Only a fraction of the cleaning equipment used to sanitize grocery carts.

Just outside the store, shopping carts are also sanitized after every use. The store has an employee at every entrance and exit monitoring the number of people inside, making sure the building doesn’t go overcapacity. Starting April 26, all Kroger employees have been required to wear a mask at all times.

For some, this change has been difficult to adapt to.

We have found that although wearing the mask is necessary, it is also irritating. The lack of air in the mask makes it harder to breathe normally. And for employees wearing glasses, the mask causes the lenses to fog up with every breath.

Despite all of these inconveniences, the masks and other policies help stop the spread of infection and are making employees feel much safer.

When Sloan puts on his mask for work, his glasses fog up.

“I’m not really scared of going into work because I take every safety precaution to stay in good health,” senior Jenna Turner said. 

Elijah Brown, a senior at Dunbar who works at Cracker Barrel, is simply glad to be able to continue working.

“I do feel like my job is helpful,” he said.

Other students are coming to terms with the loss of their jobs due to the pandemic.

“I worked at FYE at the Fayette Mall around 10-15 hours [per week],” senior Noah Rasnake said.

Although he is disappointed, he understands why he lost his job.

“A CD store isn’t really a necessity in these times,” he said.

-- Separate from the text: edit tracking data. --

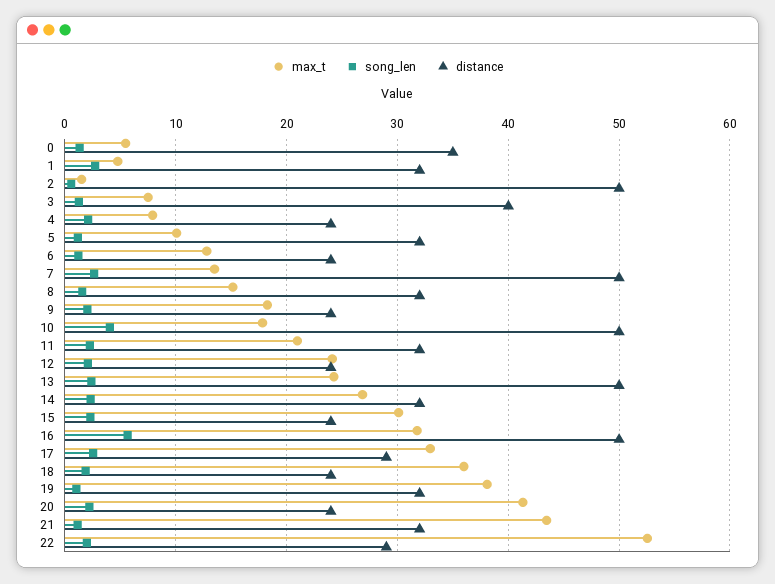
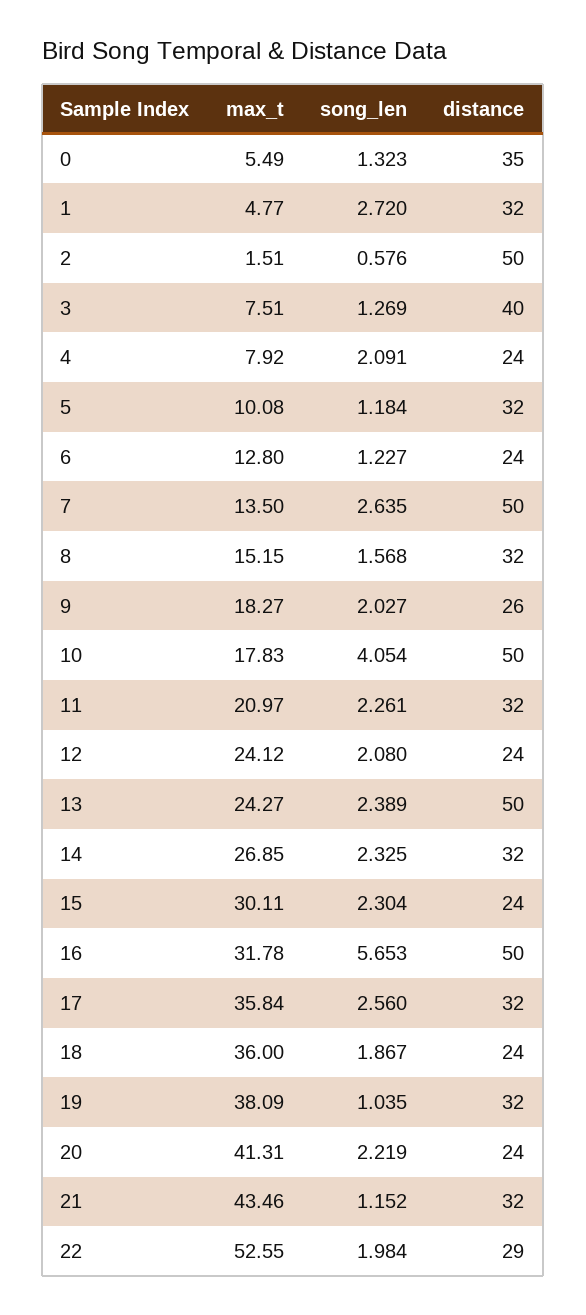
  {
    "max_t": {
      "0": 5.49,
      "1": 4.77,
      "2": 1.51,
      "3": 7.51,
      "4": 7.92,
      "5": 10.08,
      "6": 12.8,
      "7": 13.5,
      "8": 15.15,
      "9": 18.27,
      "10": 17.83,
      "11": 20.97,
      "12": 24.12,
      "13": 24.27,
      "14": 26.85,
      "15": 30.11,
      "16": 31.78,
-     "17": 33,
+     "17": 35.84,
      "18": 36,
      "19": 38.09,
      "20": 41.31,
      "21": 43.46,
      "22": 52.55
    },
    "song_len": {
      "0": 1.323,
      "1": 2.72,
      "2": 0.576,
      "3": 1.269,
      "4": 2.091,
      "5": 1.184,
      "6": 1.227,
      "7": 2.635,
      "8": 1.568,
      "9": 2.027,
      "10": 4.054,
      "11": 2.261,
      "12": 2.08,
      "13": 2.389,
      "14": 2.325,
      "15": 2.304,
      "16": 5.653,
      "17": 2.56,
      "18": 1.867,
      "19": 1.035,
      "20": 2.219,
      "21": 1.152,
      "22": 1.984
    },
    "distance": {
      "0": 35,
      "1": 32,
      "2": 50,
      "3": 40,
      "4": 24,
      "5": 32,
      "6": 24,
      "7": 50,
      "8": 32,
-     "9": 24,
+     "9": 26,
      "10": 50,
      "11": 32,
      "12": 24,
      "13": 50,
      "14": 32,
      "15": 24,
      "16": 50,
-     "17": 29,
+     "17": 32,
      "18": 24,
      "19": 32,
      "20": 24,
      "21": 32,
      "22": 29
    }
  }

Rasnake, although himself not working, fears for others in his life, despite all the precautionary measures. He currently has close friends still working at essential businesses.

“At times, I worry about my friends’ safety because I know that by working, they’re risking their health and the health of those around them,” he said. “But I trust that they keep their distance and follow the required rules associated with staying healthy.”

Regardless of their employment status, people are getting used to these new conditions. Some teenagers are being called essential and some are staying at home, but both groups are adapting to the new rules of a world confronting a pandemic.